We do not lose sight of the fact that the trial court granted the defendants' motion to dismiss upon the pleadings and affidavits. If there were any genuine issue of material fact involved in the case at this juncture, we would be inclined to remand the case for trial and findings, in order to give the plaintiff a chance to prove that the exclusion was arbitrary, tyrannical, or predicated upon a fundamentally wrong basis; and if successful in her proof, to argue further the contention that the rule of Group Health should be modified. However, she does not deny that she failed to complete her application, and she does not suggest that she has attempted to rectify this omission. Nor does she assert that she has evidence available which would prove her competence under current standards.

In light of the fact that the plaintiff does not maintain that she can and will comply with the requirements of the hospital and has made no showing that those requirements are unreasonable, she has not made the most rudimentary *701 case for court intervention. A remand for further proceedings would be a useless act.

The judgment is affirmed.

HAMILTON, C.J., FINLEY, HUNTER, HALE, NEILL, STAFFORD, WRIGHT, and UTTER, JJ., concur.

NOTES

[1] These cases include Greisman v. Newcomb Hosp., 76 N.J. Super. 149, 183 A.2d 878 (1962); Simkins v. Moses H. Cone Memorial Hosp., 323 F.2d 959 (4th Cir.1963), cert. denied, 376 U.S. 938 (1964); Clark v. Physicians & Surgeons Hosp., Inc., 121 So. 2d 752 (La. App. 1960); Burkhart v. Community Medical Center, 432 S.W.2d 433 (Ky. App. 1968); and Sussman v. Overlook Hosp. Ass'n, 92 N.J. Super. 163, 222 A.2d 530 (1966).

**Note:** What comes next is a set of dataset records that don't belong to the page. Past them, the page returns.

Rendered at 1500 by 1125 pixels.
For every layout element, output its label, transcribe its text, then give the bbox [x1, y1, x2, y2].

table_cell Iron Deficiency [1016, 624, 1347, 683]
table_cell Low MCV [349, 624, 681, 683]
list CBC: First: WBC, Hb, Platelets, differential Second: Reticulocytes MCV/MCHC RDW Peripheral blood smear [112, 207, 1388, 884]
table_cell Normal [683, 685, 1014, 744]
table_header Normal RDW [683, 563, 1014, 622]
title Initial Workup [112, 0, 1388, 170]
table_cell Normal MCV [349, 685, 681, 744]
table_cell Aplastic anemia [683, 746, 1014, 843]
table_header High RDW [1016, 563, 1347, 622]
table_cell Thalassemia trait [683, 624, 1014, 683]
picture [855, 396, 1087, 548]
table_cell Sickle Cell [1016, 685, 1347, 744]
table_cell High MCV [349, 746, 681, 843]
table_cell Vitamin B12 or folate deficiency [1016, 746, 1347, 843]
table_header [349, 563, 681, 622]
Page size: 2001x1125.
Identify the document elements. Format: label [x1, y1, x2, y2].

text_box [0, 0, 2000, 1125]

[2] See, however, W. Worthington and L. Silver, Regulation of Quality of Care in Hospitals: The Need for Change, 35 Law and Contemporary Problems 305, Vol. 2 (1970), in a symposium, "Health Care." The authors of this article maintain that the standards of accreditation of the Joint Commission on Accreditation of Hospitals, as they apply to quality of medical care, are not very imposing. They describe a need for more effective and uniform regulation of the quality of care offered the public.

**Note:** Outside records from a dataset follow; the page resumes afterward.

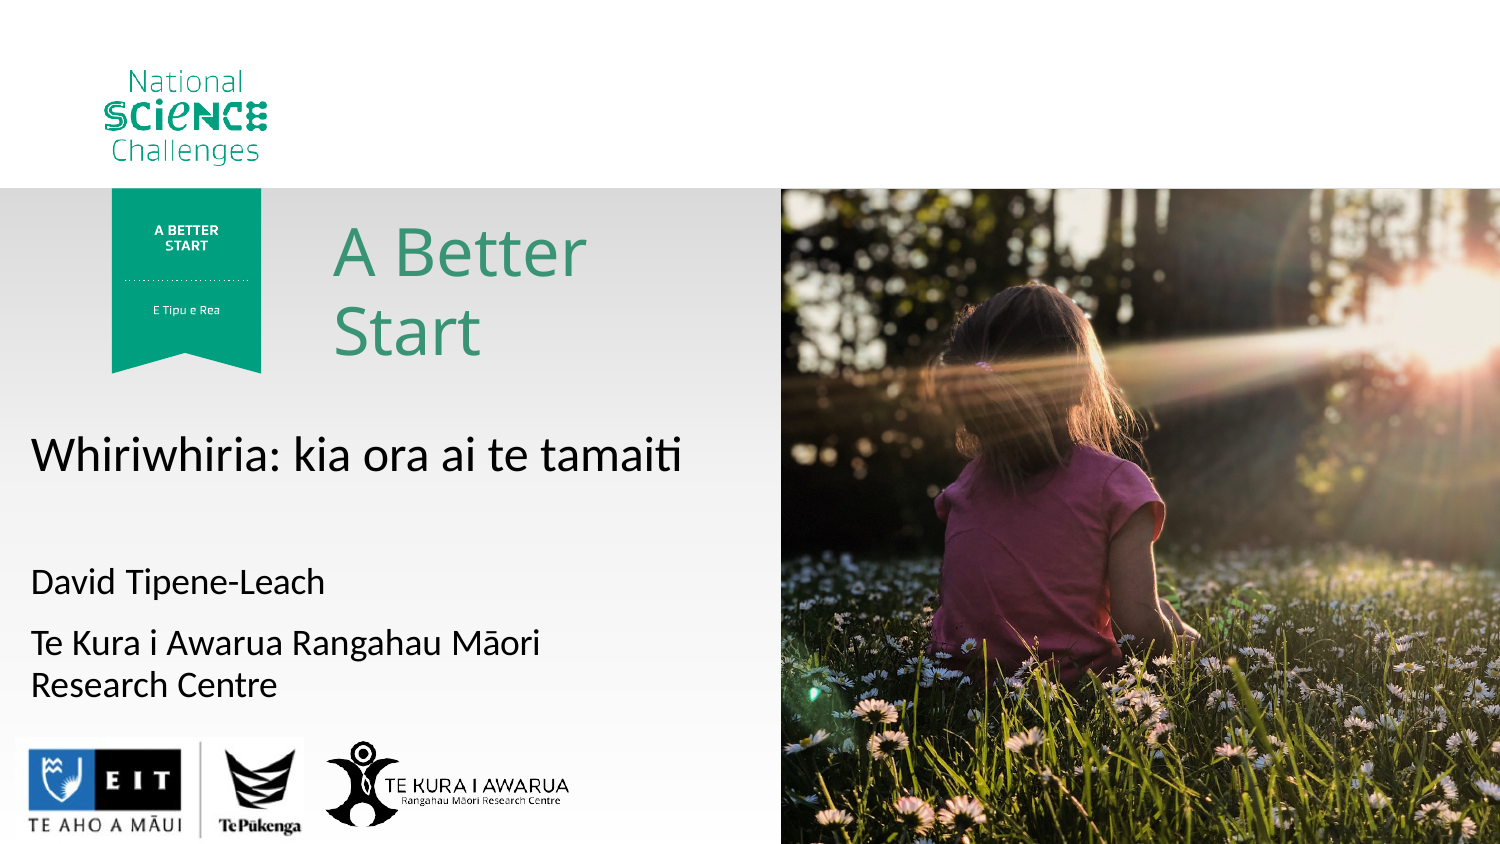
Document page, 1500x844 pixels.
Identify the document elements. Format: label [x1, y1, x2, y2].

picture [103, 70, 267, 167]
text_box [0, 188, 781, 844]
picture [325, 741, 569, 827]
picture [780, 189, 1500, 844]
picture [15, 737, 304, 844]
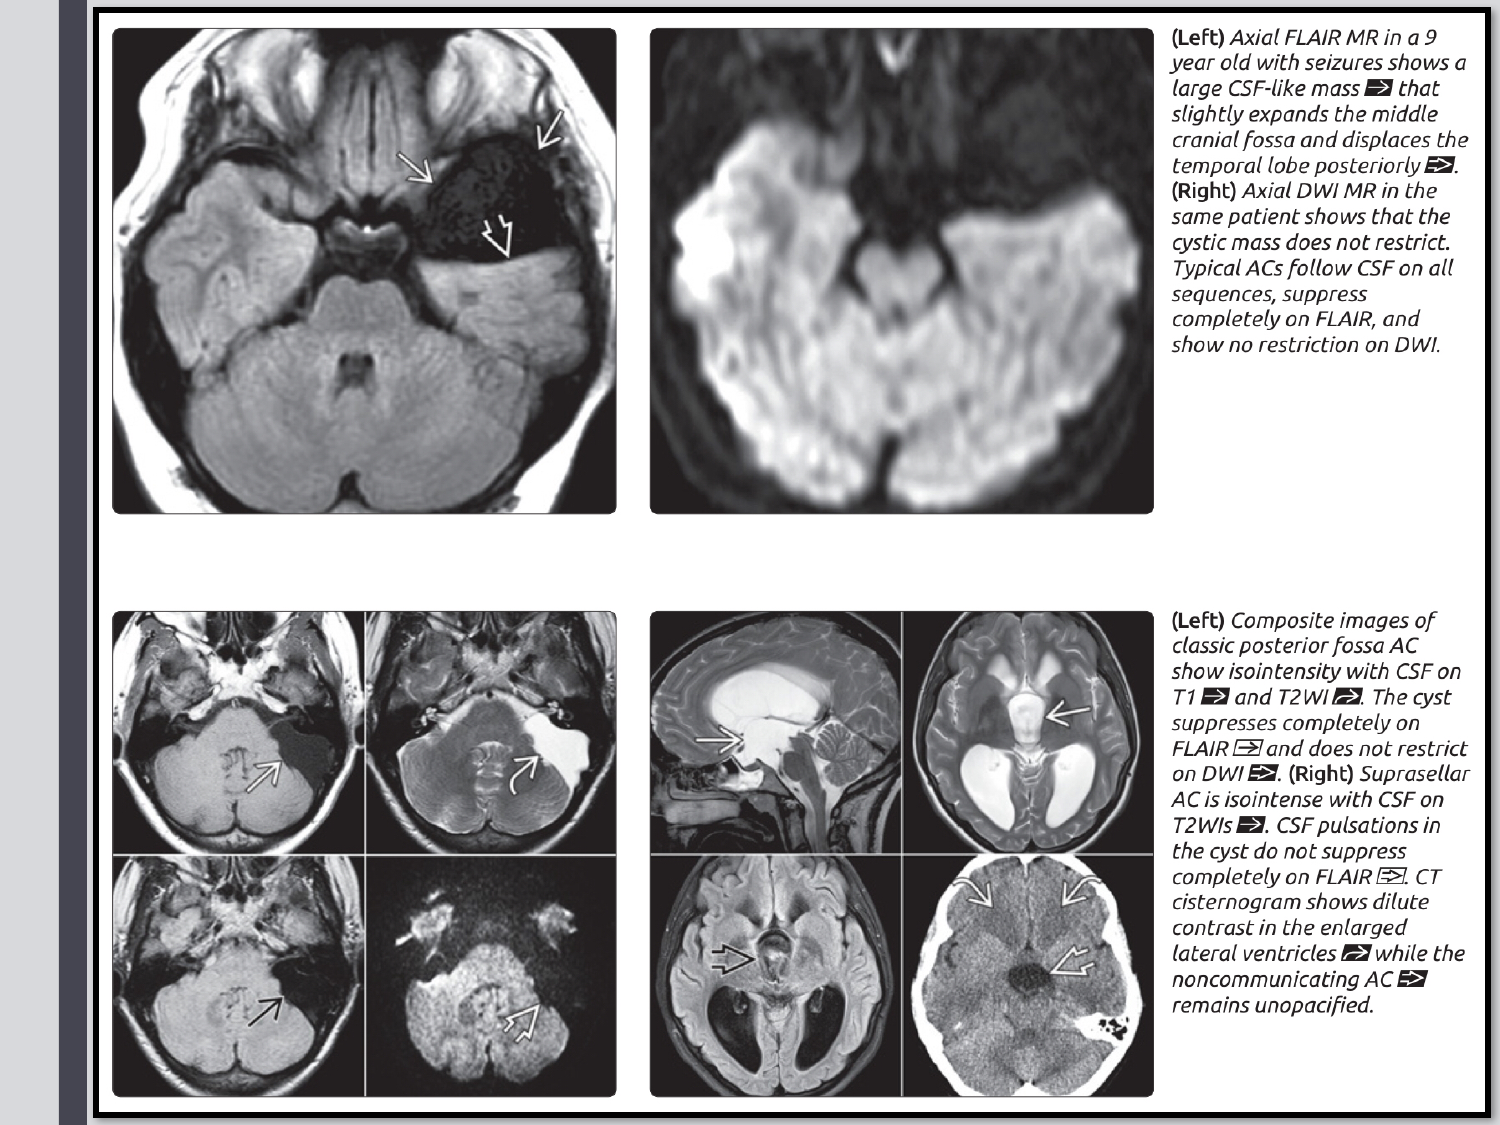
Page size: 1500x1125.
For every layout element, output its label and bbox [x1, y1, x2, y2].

list [99, 13, 1485, 1112]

[3] Many hospitals require more substantial evidence of competence than does the defendant. For example, certification by a specialty board (which establishes standards for training, after the M.D. degree, and for examination usually both written and practical of the candidate) is commonly regarded as a proper basis for defining "privileges" of doctors. See M. Roemer, Controlling and Promoting Quality in Medical Care, 35 Law and Contemporary Problems 284 (1970). Apparently, the defendants grant privileges without requiring proof of board certification. The plaintiff does not claim to be certified in obstetrics and gynecology, and was nevertheless granted privileges in this specialty at the defendant hospital in 1967.